政権交代で、来年4月からの診療報酬のあり方について急ピッチで審議がすすめられていますが、その財源ともなる薬価の問題が中央社会保険医療協議会薬価専門部会で話し合われています。11日に開催された第61回の専門部会では、新薬創出・適応外薬解消等促進加算を盛り込んだ「平成22年度薬価制度改革の骨子(たたき台)」が示されています。
第61回中央社会保険医療協議会薬価専門部会(2009年12月11日開催)
WAMNET 資料(12月11日掲載)
この新薬創出・適応外薬解消等促進加算というのは、現行の薬価改定ルールの下では2年ごとにほぼ全ての新薬の薬価が下がってしまい、開発コスト等の回収に時間がかかるため、結果的に革新的な新薬の創出や適応外薬等問題への対応が遅れ、「ドラッグ・ラグ」の問題に繋がっているとの製薬企業の声に押されて導入されるもので、簡単に言えば、後発医薬品が上市されていない新薬のうち一定の要件を満たせば、後発医薬品が上市されるまでの間、事実上薬価を維持させることを認めるというものです。
製薬企業からは、かねてより新薬の特例維持を求めていましたが、薬価維持によって収益も維持・拡大されるという批判もあることから、これらの収益を未承認医薬品の開発や適応外医薬品の開発費用に当てるという条件で、新薬創出・適応外薬解消等促進加算という名称に変え、いよいよ導入されることになりそうです。

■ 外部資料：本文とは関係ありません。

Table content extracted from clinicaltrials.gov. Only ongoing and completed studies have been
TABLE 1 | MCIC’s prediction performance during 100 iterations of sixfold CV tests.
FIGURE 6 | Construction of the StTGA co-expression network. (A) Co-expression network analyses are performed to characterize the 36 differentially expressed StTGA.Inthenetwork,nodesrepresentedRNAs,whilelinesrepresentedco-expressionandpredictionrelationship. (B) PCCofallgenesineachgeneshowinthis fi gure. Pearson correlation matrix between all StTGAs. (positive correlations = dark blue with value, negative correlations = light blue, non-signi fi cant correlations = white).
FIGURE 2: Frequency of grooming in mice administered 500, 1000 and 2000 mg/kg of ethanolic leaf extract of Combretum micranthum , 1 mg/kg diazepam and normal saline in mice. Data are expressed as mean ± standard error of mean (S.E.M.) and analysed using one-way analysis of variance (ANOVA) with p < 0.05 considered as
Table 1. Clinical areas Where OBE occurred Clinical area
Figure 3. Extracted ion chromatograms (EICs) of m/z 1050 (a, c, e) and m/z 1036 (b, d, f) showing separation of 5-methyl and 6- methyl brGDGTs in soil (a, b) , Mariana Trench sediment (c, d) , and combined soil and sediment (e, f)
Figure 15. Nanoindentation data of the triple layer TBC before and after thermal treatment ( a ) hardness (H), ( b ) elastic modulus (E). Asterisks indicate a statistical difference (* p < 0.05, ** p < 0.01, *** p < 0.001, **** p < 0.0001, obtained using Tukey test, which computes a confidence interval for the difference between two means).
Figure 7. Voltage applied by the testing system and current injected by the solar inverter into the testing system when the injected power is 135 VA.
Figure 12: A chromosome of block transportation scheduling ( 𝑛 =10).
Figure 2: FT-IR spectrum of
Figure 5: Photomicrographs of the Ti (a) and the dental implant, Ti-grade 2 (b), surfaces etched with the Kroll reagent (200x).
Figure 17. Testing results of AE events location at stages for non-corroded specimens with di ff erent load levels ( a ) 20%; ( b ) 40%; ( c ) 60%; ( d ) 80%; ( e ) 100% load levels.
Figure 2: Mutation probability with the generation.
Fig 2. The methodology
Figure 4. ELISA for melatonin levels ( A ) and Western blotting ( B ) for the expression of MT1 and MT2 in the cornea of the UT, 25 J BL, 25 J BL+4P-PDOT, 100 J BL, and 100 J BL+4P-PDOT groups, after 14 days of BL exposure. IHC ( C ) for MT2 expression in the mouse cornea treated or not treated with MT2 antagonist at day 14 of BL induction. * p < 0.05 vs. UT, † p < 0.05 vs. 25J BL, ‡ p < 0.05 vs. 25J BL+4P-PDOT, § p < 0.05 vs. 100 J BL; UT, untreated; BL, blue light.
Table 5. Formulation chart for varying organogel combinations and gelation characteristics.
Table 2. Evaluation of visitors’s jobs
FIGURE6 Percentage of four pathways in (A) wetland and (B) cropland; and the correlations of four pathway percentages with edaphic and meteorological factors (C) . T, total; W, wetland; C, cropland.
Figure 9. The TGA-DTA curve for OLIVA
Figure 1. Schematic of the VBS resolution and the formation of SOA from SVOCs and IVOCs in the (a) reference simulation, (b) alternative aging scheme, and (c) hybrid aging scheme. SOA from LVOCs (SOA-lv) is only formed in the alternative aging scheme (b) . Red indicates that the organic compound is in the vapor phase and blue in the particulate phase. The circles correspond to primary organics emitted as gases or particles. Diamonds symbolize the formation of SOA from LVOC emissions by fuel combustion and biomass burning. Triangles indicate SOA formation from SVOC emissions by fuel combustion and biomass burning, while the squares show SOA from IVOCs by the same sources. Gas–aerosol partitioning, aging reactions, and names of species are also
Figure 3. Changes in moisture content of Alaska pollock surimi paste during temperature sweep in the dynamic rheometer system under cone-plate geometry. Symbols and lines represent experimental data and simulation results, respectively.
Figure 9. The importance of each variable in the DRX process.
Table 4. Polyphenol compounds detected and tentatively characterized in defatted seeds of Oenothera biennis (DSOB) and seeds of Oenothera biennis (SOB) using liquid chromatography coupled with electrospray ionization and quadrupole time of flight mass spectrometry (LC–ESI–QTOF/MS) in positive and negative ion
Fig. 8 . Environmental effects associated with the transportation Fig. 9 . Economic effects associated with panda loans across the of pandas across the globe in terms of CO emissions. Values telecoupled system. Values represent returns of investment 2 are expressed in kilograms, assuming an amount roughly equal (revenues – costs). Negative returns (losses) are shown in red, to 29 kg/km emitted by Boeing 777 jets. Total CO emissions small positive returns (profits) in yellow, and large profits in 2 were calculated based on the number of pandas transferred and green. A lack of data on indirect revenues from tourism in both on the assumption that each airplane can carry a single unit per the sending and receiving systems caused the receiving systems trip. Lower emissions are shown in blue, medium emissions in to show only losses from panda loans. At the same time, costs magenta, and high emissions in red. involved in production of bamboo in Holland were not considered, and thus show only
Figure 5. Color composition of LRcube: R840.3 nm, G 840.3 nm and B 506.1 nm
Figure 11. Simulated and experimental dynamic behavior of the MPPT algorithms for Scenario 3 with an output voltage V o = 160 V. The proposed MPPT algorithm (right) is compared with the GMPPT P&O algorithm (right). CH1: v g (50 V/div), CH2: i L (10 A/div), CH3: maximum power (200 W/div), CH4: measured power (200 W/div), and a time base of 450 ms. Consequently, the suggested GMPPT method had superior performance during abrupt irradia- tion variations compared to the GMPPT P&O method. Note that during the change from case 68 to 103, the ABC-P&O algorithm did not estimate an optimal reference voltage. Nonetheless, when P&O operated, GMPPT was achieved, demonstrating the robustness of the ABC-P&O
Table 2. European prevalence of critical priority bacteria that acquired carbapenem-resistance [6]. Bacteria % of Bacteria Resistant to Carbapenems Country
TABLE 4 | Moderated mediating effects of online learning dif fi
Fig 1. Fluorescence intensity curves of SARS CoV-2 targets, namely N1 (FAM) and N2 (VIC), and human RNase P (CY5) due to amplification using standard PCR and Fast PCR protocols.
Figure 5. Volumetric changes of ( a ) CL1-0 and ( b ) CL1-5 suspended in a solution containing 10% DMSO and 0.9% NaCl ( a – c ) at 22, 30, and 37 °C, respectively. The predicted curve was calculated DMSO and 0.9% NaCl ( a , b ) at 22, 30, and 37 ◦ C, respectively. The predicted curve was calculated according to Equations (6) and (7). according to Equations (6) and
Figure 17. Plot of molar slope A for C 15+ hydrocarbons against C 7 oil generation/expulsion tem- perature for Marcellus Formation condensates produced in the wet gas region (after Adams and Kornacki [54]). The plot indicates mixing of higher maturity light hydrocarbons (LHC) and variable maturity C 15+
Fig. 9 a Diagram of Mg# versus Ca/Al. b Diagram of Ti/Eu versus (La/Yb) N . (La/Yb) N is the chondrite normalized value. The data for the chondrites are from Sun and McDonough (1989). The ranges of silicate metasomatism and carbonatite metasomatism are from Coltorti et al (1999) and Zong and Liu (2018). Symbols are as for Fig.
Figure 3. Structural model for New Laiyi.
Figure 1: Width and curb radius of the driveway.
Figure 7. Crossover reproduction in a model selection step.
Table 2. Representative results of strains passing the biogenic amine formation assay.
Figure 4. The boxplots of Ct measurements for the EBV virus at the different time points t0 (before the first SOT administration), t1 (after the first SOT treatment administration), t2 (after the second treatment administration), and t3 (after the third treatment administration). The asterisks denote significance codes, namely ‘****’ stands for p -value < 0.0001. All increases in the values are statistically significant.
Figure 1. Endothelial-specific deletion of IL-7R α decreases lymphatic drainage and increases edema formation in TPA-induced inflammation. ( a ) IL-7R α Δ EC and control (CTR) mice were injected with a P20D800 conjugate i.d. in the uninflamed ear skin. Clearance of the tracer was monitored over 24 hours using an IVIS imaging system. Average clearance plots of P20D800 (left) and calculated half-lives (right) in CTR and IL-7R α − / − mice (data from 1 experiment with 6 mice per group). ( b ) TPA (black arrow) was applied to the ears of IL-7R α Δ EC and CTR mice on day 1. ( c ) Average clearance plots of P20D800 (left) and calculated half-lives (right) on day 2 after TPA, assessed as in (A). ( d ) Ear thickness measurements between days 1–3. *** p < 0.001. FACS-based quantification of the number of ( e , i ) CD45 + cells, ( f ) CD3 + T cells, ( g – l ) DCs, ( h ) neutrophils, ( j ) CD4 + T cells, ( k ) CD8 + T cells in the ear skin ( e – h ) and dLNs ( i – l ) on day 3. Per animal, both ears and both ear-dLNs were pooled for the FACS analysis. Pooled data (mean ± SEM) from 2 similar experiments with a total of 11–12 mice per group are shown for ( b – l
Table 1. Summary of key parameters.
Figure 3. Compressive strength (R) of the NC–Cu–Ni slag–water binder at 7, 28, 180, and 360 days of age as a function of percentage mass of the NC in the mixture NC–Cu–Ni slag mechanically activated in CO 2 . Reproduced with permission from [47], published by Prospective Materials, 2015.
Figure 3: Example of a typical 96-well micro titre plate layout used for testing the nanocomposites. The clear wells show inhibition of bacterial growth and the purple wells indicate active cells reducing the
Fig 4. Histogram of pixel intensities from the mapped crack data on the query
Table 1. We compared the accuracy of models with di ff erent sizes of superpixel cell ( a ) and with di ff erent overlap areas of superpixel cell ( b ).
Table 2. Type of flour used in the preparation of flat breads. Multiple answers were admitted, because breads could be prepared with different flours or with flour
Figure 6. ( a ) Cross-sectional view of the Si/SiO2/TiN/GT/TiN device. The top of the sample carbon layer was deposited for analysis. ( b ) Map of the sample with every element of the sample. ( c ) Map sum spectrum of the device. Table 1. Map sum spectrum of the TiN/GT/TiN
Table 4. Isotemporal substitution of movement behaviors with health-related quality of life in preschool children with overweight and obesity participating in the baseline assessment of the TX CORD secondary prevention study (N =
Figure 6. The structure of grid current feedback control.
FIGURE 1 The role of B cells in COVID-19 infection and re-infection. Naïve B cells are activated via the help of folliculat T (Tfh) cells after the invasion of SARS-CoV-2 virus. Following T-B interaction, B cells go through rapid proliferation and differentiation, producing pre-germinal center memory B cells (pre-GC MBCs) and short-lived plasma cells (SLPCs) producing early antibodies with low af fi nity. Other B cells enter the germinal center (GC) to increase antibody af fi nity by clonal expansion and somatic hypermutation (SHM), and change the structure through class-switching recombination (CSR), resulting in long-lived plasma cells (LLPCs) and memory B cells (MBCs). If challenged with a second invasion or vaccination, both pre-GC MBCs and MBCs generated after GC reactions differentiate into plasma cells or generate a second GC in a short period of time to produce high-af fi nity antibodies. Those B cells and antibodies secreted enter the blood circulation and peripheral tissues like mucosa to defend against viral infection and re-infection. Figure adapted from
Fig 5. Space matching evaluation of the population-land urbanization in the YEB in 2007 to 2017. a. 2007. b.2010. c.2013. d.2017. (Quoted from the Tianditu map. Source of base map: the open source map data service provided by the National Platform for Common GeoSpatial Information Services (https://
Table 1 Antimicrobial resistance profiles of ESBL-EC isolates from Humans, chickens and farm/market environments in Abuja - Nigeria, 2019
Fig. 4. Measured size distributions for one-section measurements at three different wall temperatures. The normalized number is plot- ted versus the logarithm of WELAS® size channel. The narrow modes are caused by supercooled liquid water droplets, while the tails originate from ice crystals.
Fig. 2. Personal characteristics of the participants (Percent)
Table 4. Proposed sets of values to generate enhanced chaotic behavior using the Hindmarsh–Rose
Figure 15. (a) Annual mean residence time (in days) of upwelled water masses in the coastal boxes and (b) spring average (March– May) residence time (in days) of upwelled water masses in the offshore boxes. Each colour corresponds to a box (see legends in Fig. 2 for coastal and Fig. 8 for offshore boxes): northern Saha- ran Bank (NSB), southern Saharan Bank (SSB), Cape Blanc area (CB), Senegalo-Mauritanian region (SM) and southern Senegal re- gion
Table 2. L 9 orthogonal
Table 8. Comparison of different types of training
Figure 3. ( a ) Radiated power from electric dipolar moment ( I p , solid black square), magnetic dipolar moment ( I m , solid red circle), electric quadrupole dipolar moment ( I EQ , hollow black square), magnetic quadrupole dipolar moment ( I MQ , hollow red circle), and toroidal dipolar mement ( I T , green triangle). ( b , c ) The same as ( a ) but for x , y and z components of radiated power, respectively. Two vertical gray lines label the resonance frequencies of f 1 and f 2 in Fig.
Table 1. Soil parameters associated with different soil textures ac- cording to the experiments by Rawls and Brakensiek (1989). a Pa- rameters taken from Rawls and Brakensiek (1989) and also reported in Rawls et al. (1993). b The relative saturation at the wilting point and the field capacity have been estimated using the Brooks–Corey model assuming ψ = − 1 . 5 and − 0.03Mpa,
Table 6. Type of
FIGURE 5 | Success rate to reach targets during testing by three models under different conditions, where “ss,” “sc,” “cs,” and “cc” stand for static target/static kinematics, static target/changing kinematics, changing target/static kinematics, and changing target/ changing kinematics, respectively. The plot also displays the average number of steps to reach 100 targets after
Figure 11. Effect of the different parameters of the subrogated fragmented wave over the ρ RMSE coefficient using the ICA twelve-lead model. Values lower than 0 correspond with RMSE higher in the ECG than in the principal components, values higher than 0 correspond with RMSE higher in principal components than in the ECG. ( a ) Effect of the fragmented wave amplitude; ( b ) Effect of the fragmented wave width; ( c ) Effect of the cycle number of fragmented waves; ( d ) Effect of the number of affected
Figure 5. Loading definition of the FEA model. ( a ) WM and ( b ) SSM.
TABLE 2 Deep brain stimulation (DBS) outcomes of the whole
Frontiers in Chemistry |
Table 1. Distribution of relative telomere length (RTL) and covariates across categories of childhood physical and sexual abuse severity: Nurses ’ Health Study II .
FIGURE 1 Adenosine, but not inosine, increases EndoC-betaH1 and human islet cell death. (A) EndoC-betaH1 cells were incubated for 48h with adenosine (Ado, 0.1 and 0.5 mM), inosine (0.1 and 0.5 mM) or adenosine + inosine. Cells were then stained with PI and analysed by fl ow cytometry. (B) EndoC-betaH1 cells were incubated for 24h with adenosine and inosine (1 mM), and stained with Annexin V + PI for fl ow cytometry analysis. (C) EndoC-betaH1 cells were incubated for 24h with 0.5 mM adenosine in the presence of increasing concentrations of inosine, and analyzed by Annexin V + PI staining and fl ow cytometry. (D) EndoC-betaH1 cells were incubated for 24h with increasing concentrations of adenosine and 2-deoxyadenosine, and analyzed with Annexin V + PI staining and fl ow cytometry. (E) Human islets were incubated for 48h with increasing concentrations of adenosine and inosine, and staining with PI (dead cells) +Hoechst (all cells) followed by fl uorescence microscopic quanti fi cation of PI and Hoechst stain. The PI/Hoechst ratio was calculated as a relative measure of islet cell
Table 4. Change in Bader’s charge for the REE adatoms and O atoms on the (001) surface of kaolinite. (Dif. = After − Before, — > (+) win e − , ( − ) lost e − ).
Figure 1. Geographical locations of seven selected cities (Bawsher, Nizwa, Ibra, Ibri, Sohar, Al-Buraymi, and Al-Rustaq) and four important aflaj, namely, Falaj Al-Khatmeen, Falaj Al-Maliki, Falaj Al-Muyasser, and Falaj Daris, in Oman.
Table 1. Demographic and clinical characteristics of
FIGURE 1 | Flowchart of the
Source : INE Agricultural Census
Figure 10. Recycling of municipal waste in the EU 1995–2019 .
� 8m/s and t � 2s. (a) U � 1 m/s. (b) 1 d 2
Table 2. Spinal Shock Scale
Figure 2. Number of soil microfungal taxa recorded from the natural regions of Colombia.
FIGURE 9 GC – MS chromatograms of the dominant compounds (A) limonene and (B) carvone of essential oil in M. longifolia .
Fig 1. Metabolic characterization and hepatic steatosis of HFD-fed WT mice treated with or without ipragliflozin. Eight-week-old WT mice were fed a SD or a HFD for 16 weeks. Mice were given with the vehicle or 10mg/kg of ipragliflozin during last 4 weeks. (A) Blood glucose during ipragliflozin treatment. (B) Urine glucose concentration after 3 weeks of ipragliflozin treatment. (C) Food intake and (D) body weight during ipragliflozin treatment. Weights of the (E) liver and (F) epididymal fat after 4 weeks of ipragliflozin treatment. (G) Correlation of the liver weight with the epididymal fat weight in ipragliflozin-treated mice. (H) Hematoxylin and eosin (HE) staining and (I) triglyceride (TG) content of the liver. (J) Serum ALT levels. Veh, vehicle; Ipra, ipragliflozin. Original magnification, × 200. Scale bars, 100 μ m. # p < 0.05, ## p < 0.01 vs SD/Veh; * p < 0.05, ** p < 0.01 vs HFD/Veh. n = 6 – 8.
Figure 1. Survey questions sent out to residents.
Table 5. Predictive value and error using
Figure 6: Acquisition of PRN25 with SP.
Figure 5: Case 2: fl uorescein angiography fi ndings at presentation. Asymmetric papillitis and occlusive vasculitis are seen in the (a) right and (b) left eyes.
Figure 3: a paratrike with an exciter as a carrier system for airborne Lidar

具体的には、下記のような仕組みで新薬の薬価改定が行われるようです。
(第61回中央社会保険医療協議会薬価専門部会資料より引用)
上記のように、特許が切れて後発医薬品が発売されるまでは、薬価の乖離率が全収載品の平均乖離率の範囲内にあれば、本来算定されるべき薬価に、改定前薬価になるよう加算され(薬価は維持)、後発医薬品が発売された直後の改定では実勢価格プラス特例引き下げ(強制引き下げ)を加えた大幅引き下げを行うという仕組みです。
つまり、このことは過度の値引き競争が行われないことにつながり、薬価差の減少の可能性も秘めています。また、後発品が参入したあとの改定や、メーカーの販売戦略が変わって値引き競争が始まると、薬価ダウンになるので、在庫管理には相当神経を使うことになりそうです。
11日の部会では大きな異論がなかったことから、導入は濃厚です。また今回の加算は、一応今回限りということになっていますが、9日に行われたヒアリングで恒久的な制度の要望が出されており、当分続く可能性もあります。
尚、今回の加算で不足した診療報酬の財源は、後発品のあるすべての先発品の追加引き下げ(2%)で対応を行うようです。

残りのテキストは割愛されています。